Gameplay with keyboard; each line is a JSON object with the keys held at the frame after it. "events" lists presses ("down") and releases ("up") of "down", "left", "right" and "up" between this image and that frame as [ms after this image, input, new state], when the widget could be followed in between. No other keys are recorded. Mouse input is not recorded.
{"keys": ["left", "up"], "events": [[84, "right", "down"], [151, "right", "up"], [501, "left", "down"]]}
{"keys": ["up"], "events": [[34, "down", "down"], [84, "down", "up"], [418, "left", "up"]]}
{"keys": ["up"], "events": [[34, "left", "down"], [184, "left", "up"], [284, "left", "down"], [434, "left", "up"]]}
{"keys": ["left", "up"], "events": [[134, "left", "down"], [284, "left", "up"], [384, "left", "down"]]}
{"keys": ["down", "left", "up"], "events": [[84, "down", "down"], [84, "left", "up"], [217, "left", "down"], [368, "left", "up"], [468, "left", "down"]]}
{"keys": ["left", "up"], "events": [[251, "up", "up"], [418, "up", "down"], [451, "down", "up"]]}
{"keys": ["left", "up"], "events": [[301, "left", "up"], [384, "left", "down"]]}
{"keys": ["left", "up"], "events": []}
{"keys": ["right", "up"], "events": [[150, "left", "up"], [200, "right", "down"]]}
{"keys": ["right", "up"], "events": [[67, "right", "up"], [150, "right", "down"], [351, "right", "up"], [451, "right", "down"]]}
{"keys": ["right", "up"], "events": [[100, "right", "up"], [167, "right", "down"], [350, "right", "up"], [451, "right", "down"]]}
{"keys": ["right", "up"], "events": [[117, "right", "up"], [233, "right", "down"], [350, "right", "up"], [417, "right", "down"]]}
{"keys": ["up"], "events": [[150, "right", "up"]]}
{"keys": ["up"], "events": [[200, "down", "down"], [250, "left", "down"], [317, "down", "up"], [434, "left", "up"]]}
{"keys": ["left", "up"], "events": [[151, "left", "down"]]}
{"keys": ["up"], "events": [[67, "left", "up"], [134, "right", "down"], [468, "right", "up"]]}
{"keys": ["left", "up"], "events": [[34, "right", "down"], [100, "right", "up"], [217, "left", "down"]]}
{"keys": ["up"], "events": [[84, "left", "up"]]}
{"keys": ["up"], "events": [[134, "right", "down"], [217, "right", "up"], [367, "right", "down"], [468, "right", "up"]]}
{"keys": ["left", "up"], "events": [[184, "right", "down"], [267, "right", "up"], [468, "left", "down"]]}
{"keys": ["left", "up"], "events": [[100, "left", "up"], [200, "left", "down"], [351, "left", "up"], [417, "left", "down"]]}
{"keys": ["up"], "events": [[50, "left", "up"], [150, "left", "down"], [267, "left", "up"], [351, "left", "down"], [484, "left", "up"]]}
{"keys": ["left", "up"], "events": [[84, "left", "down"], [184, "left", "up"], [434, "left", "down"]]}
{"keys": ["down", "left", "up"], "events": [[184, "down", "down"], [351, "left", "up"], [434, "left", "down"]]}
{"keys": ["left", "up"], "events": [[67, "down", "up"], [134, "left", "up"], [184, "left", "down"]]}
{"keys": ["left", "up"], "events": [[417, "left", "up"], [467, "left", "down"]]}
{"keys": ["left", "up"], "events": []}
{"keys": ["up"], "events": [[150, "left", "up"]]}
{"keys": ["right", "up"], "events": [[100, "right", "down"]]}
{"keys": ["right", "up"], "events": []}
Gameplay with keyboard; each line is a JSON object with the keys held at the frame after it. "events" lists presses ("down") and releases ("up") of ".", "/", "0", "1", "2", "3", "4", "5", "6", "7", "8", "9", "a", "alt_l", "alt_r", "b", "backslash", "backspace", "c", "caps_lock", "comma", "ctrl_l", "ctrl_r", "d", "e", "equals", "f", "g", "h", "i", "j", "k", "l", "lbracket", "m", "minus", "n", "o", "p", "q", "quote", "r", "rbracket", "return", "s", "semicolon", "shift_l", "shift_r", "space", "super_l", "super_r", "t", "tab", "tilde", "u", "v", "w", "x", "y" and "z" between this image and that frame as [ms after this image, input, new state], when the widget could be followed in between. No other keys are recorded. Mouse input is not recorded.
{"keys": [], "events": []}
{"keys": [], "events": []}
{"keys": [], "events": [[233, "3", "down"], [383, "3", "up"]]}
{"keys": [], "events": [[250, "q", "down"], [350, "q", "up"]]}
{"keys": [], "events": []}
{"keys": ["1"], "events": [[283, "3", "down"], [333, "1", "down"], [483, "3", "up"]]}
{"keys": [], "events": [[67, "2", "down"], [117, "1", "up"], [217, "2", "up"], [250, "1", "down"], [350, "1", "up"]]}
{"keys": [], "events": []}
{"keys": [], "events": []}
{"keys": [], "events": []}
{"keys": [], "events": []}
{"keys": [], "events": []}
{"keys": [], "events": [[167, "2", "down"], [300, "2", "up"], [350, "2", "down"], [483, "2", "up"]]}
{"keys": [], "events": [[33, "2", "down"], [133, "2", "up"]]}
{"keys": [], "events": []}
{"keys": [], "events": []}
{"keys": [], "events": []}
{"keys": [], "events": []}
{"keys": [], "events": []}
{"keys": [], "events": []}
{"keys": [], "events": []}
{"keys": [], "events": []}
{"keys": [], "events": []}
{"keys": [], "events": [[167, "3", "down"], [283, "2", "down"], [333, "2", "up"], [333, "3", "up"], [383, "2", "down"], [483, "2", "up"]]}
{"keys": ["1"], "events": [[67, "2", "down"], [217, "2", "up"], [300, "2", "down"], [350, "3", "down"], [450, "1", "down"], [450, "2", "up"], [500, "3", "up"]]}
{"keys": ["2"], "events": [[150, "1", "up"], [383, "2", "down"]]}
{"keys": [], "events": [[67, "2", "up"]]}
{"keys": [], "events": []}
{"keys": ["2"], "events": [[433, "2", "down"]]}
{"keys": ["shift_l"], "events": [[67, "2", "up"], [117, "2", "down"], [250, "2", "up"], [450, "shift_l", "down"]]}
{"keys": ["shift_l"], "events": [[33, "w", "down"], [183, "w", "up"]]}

==================================================

For the material above, produce a word-for-word copy.

- [RESULT]:
Gameplay with keyboard; each line is a JSON object with the keys held at the frame after it. "events" lists presses ("down") and releases ("up") of "down", "left", "right" and "up" between this image and that frame as [ms after this image, input, new state], when the widget could be followed in between. No other keys are recorded. Mouse input is not recorded.
{"keys": ["left", "up"], "events": [[84, "right", "down"], [151, "right", "up"], [501, "left", "down"]]}
{"keys": ["up"], "events": [[34, "down", "down"], [84, "down", "up"], [418, "left", "up"]]}
{"keys": ["up"], "events": [[34, "left", "down"], [184, "left", "up"], [284, "left", "down"], [434, "left", "up"]]}
{"keys": ["left", "up"], "events": [[134, "left", "down"], [284, "left", "up"], [384, "left", "down"]]}
{"keys": ["down", "left", "up"], "events": [[84, "down", "down"], [84, "left", "up"], [217, "left", "down"], [368, "left", "up"], [468, "left", "down"]]}
{"keys": ["left", "up"], "events": [[251, "up", "up"], [418, "up", "down"], [451, "down", "up"]]}
{"keys": ["left", "up"], "events": [[301, "left", "up"], [384, "left", "down"]]}
{"keys": ["left", "up"], "events": []}
{"keys": ["right", "up"], "events": [[150, "left", "up"], [200, "right", "down"]]}
{"keys": ["right", "up"], "events": [[67, "right", "up"], [150, "right", "down"], [351, "right", "up"], [451, "right", "down"]]}
{"keys": ["right", "up"], "events": [[100, "right", "up"], [167, "right", "down"], [350, "right", "up"], [451, "right", "down"]]}
{"keys": ["right", "up"], "events": [[117, "right", "up"], [233, "right", "down"], [350, "right", "up"], [417, "right", "down"]]}
{"keys": ["up"], "events": [[150, "right", "up"]]}
{"keys": ["up"], "events": [[200, "down", "down"], [250, "left", "down"], [317, "down", "up"], [434, "left", "up"]]}
{"keys": ["left", "up"], "events": [[151, "left", "down"]]}
{"keys": ["up"], "events": [[67, "left", "up"], [134, "right", "down"], [468, "right", "up"]]}
{"keys": ["left", "up"], "events": [[34, "right", "down"], [100, "right", "up"], [217, "left", "down"]]}
{"keys": ["up"], "events": [[84, "left", "up"]]}
{"keys": ["up"], "events": [[134, "right", "down"], [217, "right", "up"], [367, "right", "down"], [468, "right", "up"]]}
{"keys": ["left", "up"], "events": [[184, "right", "down"], [267, "right", "up"], [468, "left", "down"]]}
{"keys": ["left", "up"], "events": [[100, "left", "up"], [200, "left", "down"], [351, "left", "up"], [417, "left", "down"]]}
{"keys": ["up"], "events": [[50, "left", "up"], [150, "left", "down"], [267, "left", "up"], [351, "left", "down"], [484, "left", "up"]]}
{"keys": ["left", "up"], "events": [[84, "left", "down"], [184, "left", "up"], [434, "left", "down"]]}
{"keys": ["down", "left", "up"], "events": [[184, "down", "down"], [351, "left", "up"], [434, "left", "down"]]}
{"keys": ["left", "up"], "events": [[67, "down", "up"], [134, "left", "up"], [184, "left", "down"]]}
{"keys": ["left", "up"], "events": [[417, "left", "up"], [467, "left", "down"]]}
{"keys": ["left", "up"], "events": []}
{"keys": ["up"], "events": [[150, "left", "up"]]}
{"keys": ["right", "up"], "events": [[100, "right", "down"]]}
{"keys": ["right", "up"], "events": []}
Gameplay with keyboard; each line is a JSON object with the keys held at the frame after it. "events" lists presses ("down") and releases ("up") of ".", "/", "0", "1", "2", "3", "4", "5", "6", "7", "8", "9", "a", "alt_l", "alt_r", "b", "backslash", "backspace", "c", "caps_lock", "comma", "ctrl_l", "ctrl_r", "d", "e", "equals", "f", "g", "h", "i", "j", "k", "l", "lbracket", "m", "minus", "n", "o", "p", "q", "quote", "r", "rbracket", "return", "s", "semicolon", "shift_l", "shift_r", "space", "super_l", "super_r", "t", "tab", "tilde", "u", "v", "w", "x", "y" and "z" between this image and that frame as [ms after this image, input, new state], when the widget could be followed in between. No other keys are recorded. Mouse input is not recorded.
{"keys": [], "events": []}
{"keys": [], "events": []}
{"keys": [], "events": [[233, "3", "down"], [383, "3", "up"]]}
{"keys": [], "events": [[250, "q", "down"], [350, "q", "up"]]}
{"keys": [], "events": []}
{"keys": ["1"], "events": [[283, "3", "down"], [333, "1", "down"], [483, "3", "up"]]}
{"keys": [], "events": [[67, "2", "down"], [117, "1", "up"], [217, "2", "up"], [250, "1", "down"], [350, "1", "up"]]}
{"keys": [], "events": []}
{"keys": [], "events": []}
{"keys": [], "events": []}
{"keys": [], "events": []}
{"keys": [], "events": []}
{"keys": [], "events": [[167, "2", "down"], [300, "2", "up"], [350, "2", "down"], [483, "2", "up"]]}
{"keys": [], "events": [[33, "2", "down"], [133, "2", "up"]]}
{"keys": [], "events": []}
{"keys": [], "events": []}
{"keys": [], "events": []}
{"keys": [], "events": []}
{"keys": [], "events": []}
{"keys": [], "events": []}
{"keys": [], "events": []}
{"keys": [], "events": []}
{"keys": [], "events": []}
{"keys": [], "events": [[167, "3", "down"], [283, "2", "down"], [333, "2", "up"], [333, "3", "up"], [383, "2", "down"], [483, "2", "up"]]}
{"keys": ["1"], "events": [[67, "2", "down"], [217, "2", "up"], [300, "2", "down"], [350, "3", "down"], [450, "1", "down"], [450, "2", "up"], [500, "3", "up"]]}
{"keys": ["2"], "events": [[150, "1", "up"], [383, "2", "down"]]}
{"keys": [], "events": [[67, "2", "up"]]}
{"keys": [], "events": []}
{"keys": ["2"], "events": [[433, "2", "down"]]}
{"keys": ["shift_l"], "events": [[67, "2", "up"], [117, "2", "down"], [250, "2", "up"], [450, "shift_l", "down"]]}
{"keys": ["shift_l"], "events": [[33, "w", "down"], [183, "w", "up"]]}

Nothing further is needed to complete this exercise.